CSCI381/CSCI780 Natural Language Processing Homework 2

发布时间：2023-04-25

Hello, dear friend, you can consult us at any time if you have any questions, add WeChat: daixieit

CSCI381/CSCI780 Natural Language Processing

Homework 2

Due 05/10/2023 at 1:40pm

Due Wednesday, 05/10/2023 3:10pm in class.

Please submit your report and a printout of your code. The sheets should be stapled together. If you are unable to attend class, please slide a copy of the assignment under the door of my office (SB A332) by the due date and time.

Please also email your report as a pdf hle as a separate attachment and a tarball of your code to [email protected]. The email should be sent before 1:40 pm. If you send multiple emails, only your first (earliest) submission will be graded.

If you do not submit a paper copy of the report and code, the assignment will get a grade of 0. If you do not submit an electronic version, the assignment will get a grade of 0. If you do not submit code both electronically and as a hard copy, the assignment will get a grade of 0.

• Feel free to talk to other members of the class in doing the homework. You should, however, write down your solution yourself. Please try to keep the solution brief and clear.

• The programming assignment is to be done in Python. Only standard Python li- braries are to be used for this homework. For the programming assignment, in addition to the results (see below), you need to turn in a short report describing what you did, what were the difficulties, and what were your conclusions.

1. [Movie review classification using Na¨ıve Bayes - 10 points]

Assume that you have trained a Na¨ıve Bayes classifier for the task of sentiment classification (please refer to Chapter 4 in the J&M book). The classifier uses only bag-of-word features. Assume the following parameters for each word being part of a positive or negative movie review, and the prior probabilities are 0.4 for the positive class and 0.6 for the negative class.

pos

neg

I always like foreign

films

0.09 0.07 0.29 0.04 0.08

0.16 0.06 0.06 0.15 0.11

Question: What class will Na¨ıve Bayes assign to the sentence “I always like foreign films”? Show your work.

2. [Implementing the Na¨ıve Bayes classifier for movie review classification – 90 points] In this assignment, you will write 2 scripts: NB.py and pre-process.py. NB.py should take the following parameters: the training file, the test file, the file where the parameters of the resulting model will be saved, and the output file where you will write predictions made by the classifier on the test data (one example per line). The last line in the output file should list the overall accuracy of the classifier on the test data. The training and the test files should have the following format: one example per line; each line corresponds to an example; first column is the label, and the other columns are feature values.

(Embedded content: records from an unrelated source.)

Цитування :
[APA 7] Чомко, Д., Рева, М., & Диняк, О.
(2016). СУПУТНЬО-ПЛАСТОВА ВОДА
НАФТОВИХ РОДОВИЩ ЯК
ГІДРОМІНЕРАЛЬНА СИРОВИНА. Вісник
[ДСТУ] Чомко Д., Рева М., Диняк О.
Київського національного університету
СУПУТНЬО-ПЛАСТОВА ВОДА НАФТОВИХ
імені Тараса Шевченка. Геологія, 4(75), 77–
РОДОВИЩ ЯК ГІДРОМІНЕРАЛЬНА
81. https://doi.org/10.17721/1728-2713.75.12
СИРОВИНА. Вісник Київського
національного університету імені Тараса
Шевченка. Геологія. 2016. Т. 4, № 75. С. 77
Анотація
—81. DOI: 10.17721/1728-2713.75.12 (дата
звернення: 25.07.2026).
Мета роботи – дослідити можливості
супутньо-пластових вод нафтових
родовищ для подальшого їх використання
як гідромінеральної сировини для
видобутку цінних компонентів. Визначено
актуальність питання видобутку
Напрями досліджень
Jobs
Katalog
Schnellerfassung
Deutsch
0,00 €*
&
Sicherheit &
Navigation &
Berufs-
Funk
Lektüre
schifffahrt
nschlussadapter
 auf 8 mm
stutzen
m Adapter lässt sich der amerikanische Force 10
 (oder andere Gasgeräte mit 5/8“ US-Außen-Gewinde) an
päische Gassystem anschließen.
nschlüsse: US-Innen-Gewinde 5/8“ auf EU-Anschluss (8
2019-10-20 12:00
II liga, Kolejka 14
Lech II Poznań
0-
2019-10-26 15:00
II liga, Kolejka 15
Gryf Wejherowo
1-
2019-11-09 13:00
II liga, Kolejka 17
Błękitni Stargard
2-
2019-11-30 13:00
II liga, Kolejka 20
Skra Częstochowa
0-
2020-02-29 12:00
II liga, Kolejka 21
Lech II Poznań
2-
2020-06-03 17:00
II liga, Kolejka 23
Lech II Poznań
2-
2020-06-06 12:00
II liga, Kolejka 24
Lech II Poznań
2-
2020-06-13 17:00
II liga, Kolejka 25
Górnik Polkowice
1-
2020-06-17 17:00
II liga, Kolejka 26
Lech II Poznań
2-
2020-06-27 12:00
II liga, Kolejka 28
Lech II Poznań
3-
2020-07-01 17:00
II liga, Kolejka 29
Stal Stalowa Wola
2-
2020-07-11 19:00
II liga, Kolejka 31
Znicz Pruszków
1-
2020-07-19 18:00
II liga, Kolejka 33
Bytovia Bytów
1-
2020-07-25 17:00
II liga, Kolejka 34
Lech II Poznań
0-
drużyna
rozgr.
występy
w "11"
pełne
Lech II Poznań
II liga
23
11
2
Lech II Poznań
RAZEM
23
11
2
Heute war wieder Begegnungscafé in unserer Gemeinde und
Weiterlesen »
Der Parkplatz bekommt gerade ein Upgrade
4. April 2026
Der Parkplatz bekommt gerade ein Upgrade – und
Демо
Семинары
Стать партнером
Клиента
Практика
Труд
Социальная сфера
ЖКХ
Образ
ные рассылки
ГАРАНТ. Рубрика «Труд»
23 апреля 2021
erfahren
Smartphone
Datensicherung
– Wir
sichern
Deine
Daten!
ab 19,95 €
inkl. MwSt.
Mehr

pre-process.py should take the training (or test) directory containing movie re- views, should perform pre-processing1 on each file and output the files in the vector format to be used by NB.py.

a) Implement in Python a Na¨ıve Bayes classifier with bag-of-word (BOW) fea- tures and Add-one smoothing. Note: Do not use smoothing for the prior parameters. You should implement the algorithm from scratch and should not use off-the-shelf software. [35 points]

b) Use the following small corpus of movie reviews to train your classifier. Save the parameters of your model in a file called movie-review-small.NB (you can manually convert this small corpus into the vector format, so that you can run NB.py on it). [10 points]

i. fun, couple, love, love comedy

ii. fast, furious, shoot action

iii. couple, fly, fast, fun, fun comedy

iv. furious, shoot, shoot, fun action

v. fly, fast, shoot, love action

c) Test you classifier on the new document below: {fast, couple, shoot, fly} . Compute the most likely class. Report the probabilities for each class. [5 points]

d) Now use the movie review dataset provided with this homework to train a Naive Bayes classifier for the real task. You will train your classifier on the training data and will test it on the test data. The dataset contains movie reviews; each review is saved as a separate file in the folder “neg” or “pos” (which are located in “train” and “test” folders, respectively). You should use these raw files and represent each review using a vector of bag-of-word features, where each feature corresponds to a word from the vocabulary file (also provided), and the value of the feature is the count of that word in the review file.

Pre-processing : prior to building feature vectors, you should separate punc- tuation from words and lowercase the words in the reviews. You will train NB classifier on the training partition using the BOW features (use add-one smoothing, as we did in class). You will evaluate your classifier on the test partition. In addition to BOW features, you should experiment with addi- tional features. In that case, please provide a description of the features in your report. Save the parameters of your BOW model in a file called movie- review-BOW.NB. Report the accuracy of your program on the test data with BOW features.

Investigate your results. For the reviews for which your program made incor- rect predictions, were there any trends that you observed? That is, can you explain why these incorrect predictions were made? [40 points]

Submission

Important: Submissions that do not follow the submission guidelines will not receive full credit. Submissions that do not attach the report as a separate attachment will lose 20 points. Submissions that do not have a report receive 0 credit. Submissions that do not include the code or provide a non-working link will lose 100 points. Please include your report as a separate attachment in the email.